Work instruction 1
In the article on small-town theaters, rewrite the part that opens with the words containing "And that’s before" and closes with "opposing the merger.", putting "acquisition" in place of "mega-deal".
Work instruction 2
According to the article on small-town theaters, how old is the Fox Theatre in Walsenburg, Colo.?

Source extract
------------------------------------------------------------------------

Small-Town Theaters vs. Studios: ‘It Doesn’t Feel Like the Industry Wants Us to Survive’
Cinema owners tell me the two-week mandatory run for movies is crushing them. And that’s even before Warner Bros. falls into new hands

I write Crowd Pleaser, a newsletter from Ankler and Letterboxd that covers audience and moviegoing trends. I scooped how Paul Thomas Anderson landed in Fortnite, and drove across 20 states to 58 U.S. theaters. Email me at matthew@theankler.com
Oof. Two weeks of Tron: Ares.
That’s the mandate Disney handed theaters across the country this fall — even the one- and two-screen venues that can’t afford to spend half a month showing a movie their audiences already rejected. For multiplexes, a two-week holdover on a flop is an annoyance. For small-town theaters, it’s an existential threat.
“If the industry just let us have multiple movies, we’d be far better,” says Mike Peters, executive director of the 107-year-old Fox Theatre in Walsenburg, Colo. Instead, owners like Peters are forced into impossible bets: commit their entire screen to a dud for 14 days or lose access to future studio releases altogether.
And that’s before you factor in the looming $82.7 billion Netflix–Warner Bros. mega-deal (aka World War Warner Bros.) — a seismic shift that theater owners fear could accelerate a collapse already underway. “Theatres will close, communities will suffer, jobs will be lost,” Cinema United warned in its blistering statement opposing the merger.
Owners don’t need the reminder. They’ve been living inside the industry’s fecklessness for years. As I learned during my two-week, 58-theater road trip from rural Colorado to northern Arkansas to backcountry West Virginia, many of these mom-and-pop venues aren’t kept awake by Netflix’s latest move so much as by a more immediate, slow-moving force: the studio “holdovers” system that dictates exactly how long a theater must play each film — whether the audiences show up or not.
Says Peters, echoing a version of a sentiment I heard over and over: “It doesn’t feel like the industry wants us to be successful.”
Holdovers Hell for Small Theaters

The logic behind holdovers is simple, at least on paper: guarantee adequate exposure for new releases and prevent theaters from dumping underperformers too quickly. But for small-town exhibitors operating one or two screens, the logic breaks the moment a movie bombs (with concessions, naturally, about as lively as a broken popcorn machine).
“Generally, it’s two weekends,” says Will, manager of The Ritz Theatre in Hinton, W. Va. “Sometimes three.” Universal required Wicked: For Good to play for three weeks — a condition Will and others were happy to meet, until they realized the dates overlapped with the studio’s other late-fall tentpole, Five Nights at Freddy’s 2. By the time the holdover lifted, one- and two-screen theaters (which also had Disney’s Zootopia 2 on the docket) had missed the No. 1 movie in the country.

------------------------------------------------------------------------

Dataset

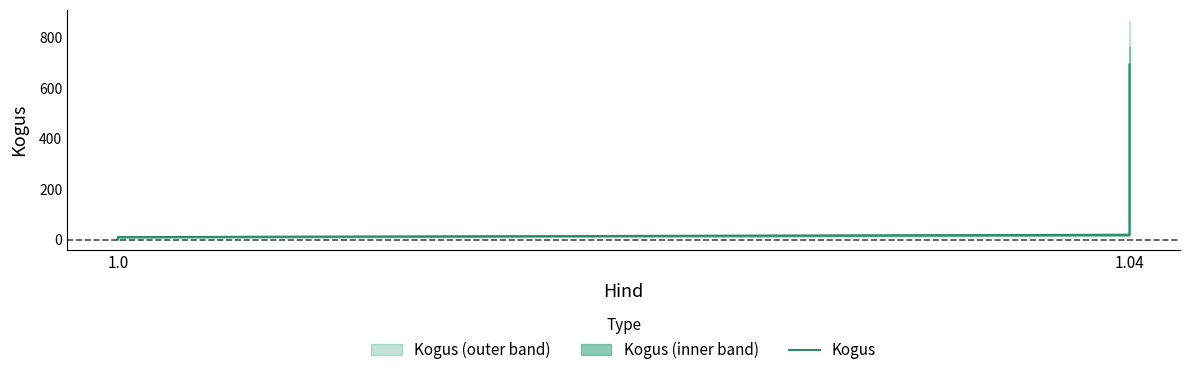

Reading left to right, transcribe all the data shown in this chart.

1	10	19	693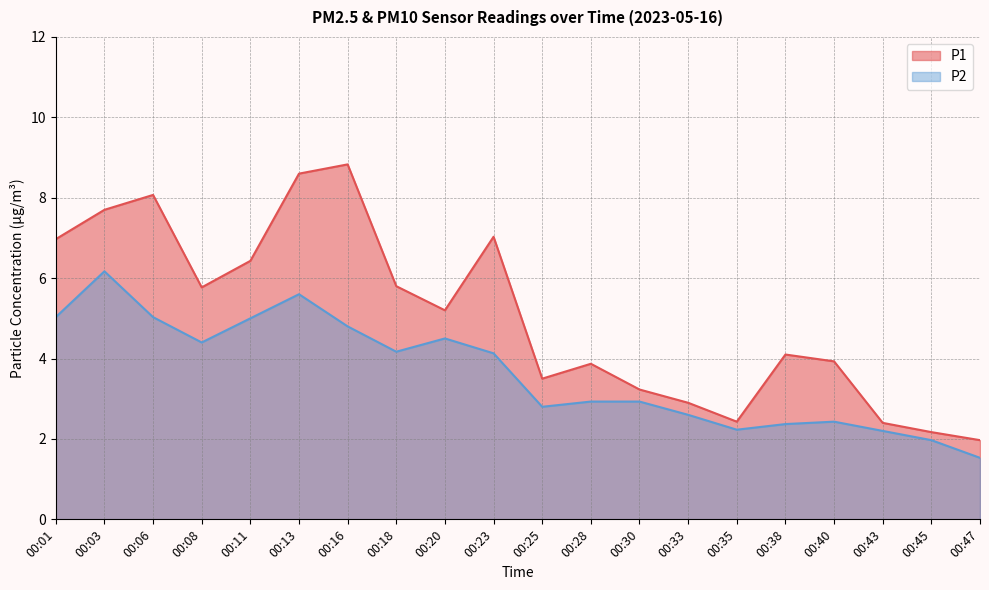

True or false: P1 and P2 cross at least once.

False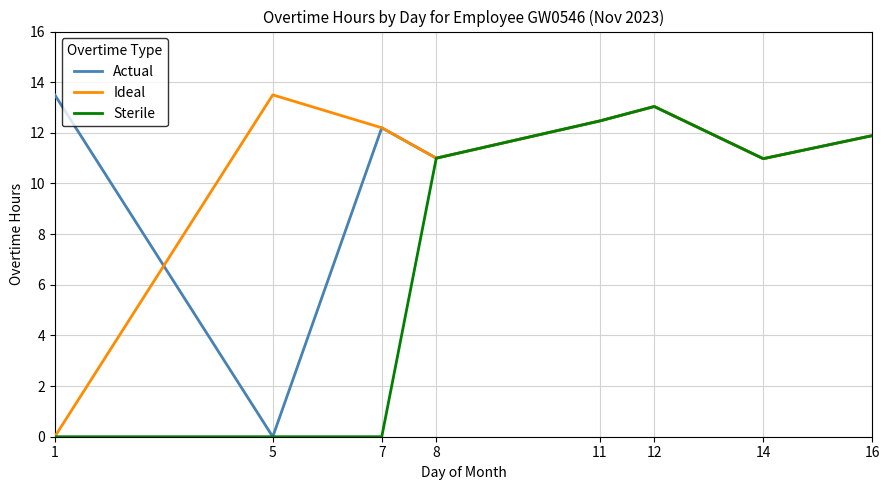

The Sterile series shows 11.0 at 8. True or false?

True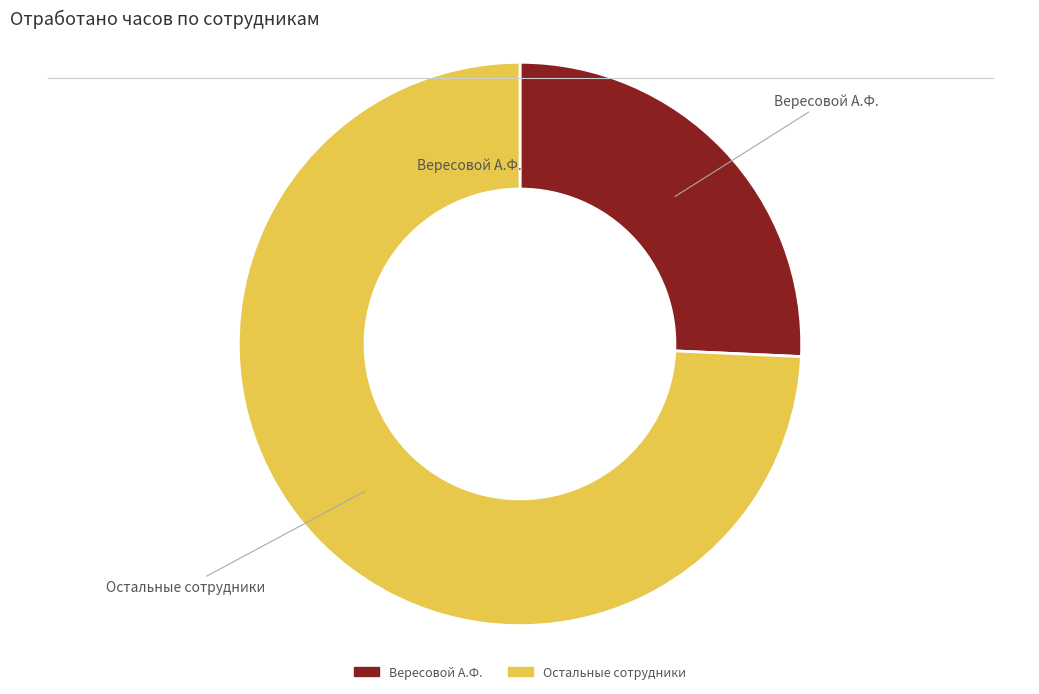

Is there a majority slice in this chart?

Yes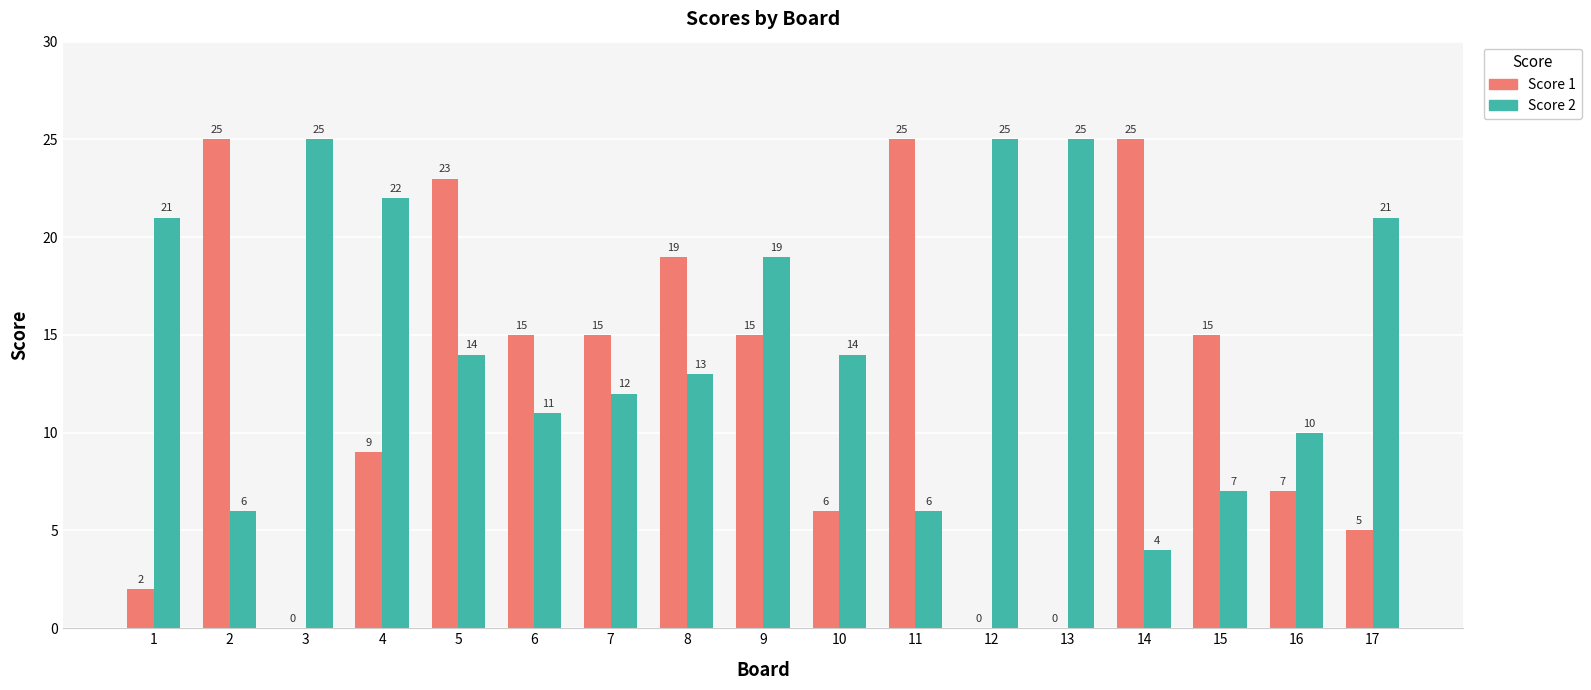

Where is Score 1 nearest to the value 12?

4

------------------------------------------------------------------------

Response box 1
And that’s before you factor in the looming $82.7 billion Netflix–Warner Bros. acquisition (aka World War Warner Bros.) — a seismic shift that theater owners fear could accelerate a collapse already underway. “Theatres will close, communities will suffer, jobs will be lost,” Cinema United warned in its blistering statement opposing the merger.

Response box 2
It is 107 years old.